Why Do My Windows Weep?
Condensation is a symptom of dampness in many New Zealand homes, occurring where moist, warm air meets a cooler surface. Windows become wet on the inside and appear to “weep”.
Dampness, condensation and the resulting mould growth can damage paint, furnishings, aggravate allergies and cause those living with them to become sick.
What can I do about it?
Condensation on windows is a symptom of:
- inadequate heating
- inadequate ventilation
- inadequate insulation
Tackle these three causes and you will greatly reduce or eliminate weeping windows. Start with good design. If you’re designing a new house or making renovations, make sure your large living area windows face north to catch the sun during the day. Keep the windows on the southern (cold) side of the house smaller.
Warm it up
Install clean, efficient heating that is sized correctly for your home and can cope with the coldest winter nights. Clean-burning pellet burners, heat pumps and flued gas heating are all good choices and, correctly sized, should provide warmth for your whole home. A vented heat distribution system or underfloor heating are good ways to ensure even large homes are evenly heated.
Ventilate your home
Moisture in the air comes from a number of sources within the home. Bathing, cooking, laundry – even breathing – generates a huge amount of moisture every day. Houses these days are designed to be nearly airtight. They’re easier to keep warm, but this means that moisture can’t easily escape by itself.

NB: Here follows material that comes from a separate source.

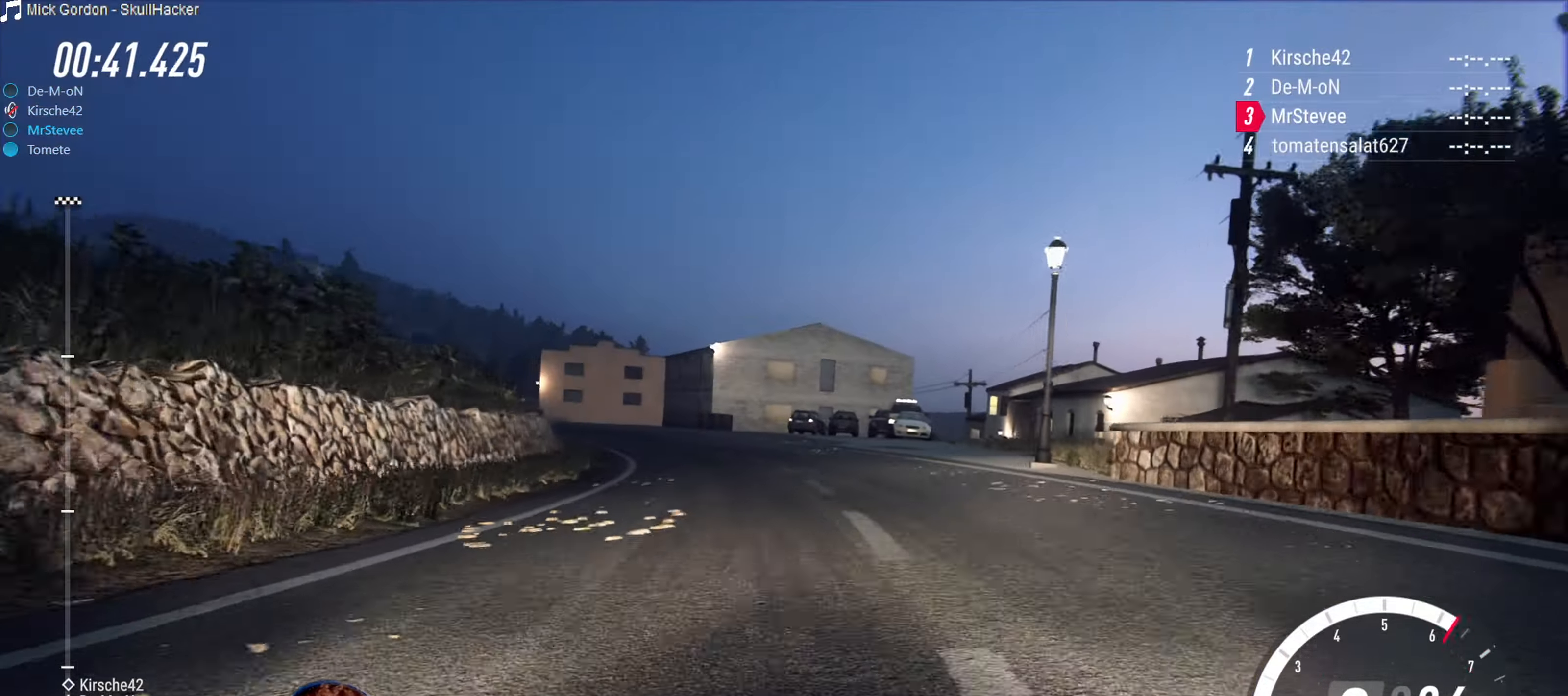
{"buttons": [], "left_stick": "center", "right_stick": "center", "events": [[50, "L2", "up"], [116, "left_stick", "center"], [266, "left_stick", "down-left"], [450, "left_stick", "center"]]}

When at home, opening windows will ventilate and dry your home. For those whose homes are closed up every day during the work week, passive ventilation (built into some types of window units) or mechanical (including heat exchange) ventilation are the best ways to create a dry, healthy, comfortable home.
Upgrade insulation in joinery
Your walls, floors and ceiling need insulation to keep warm air in and cold out; your windows are no different. Double-glazing will always improve insulation, but heat escapes through the frames of windows too. For both new homes and renovations, thermally improved joinery is your best option for preventing heat loss through your windows.
This joinery separates the metal frame to prevent the metal being such an effective conductor of heat. Thermally improved windows with double glazing are the ultimate solution. The Thermal Series is a good example of what is available.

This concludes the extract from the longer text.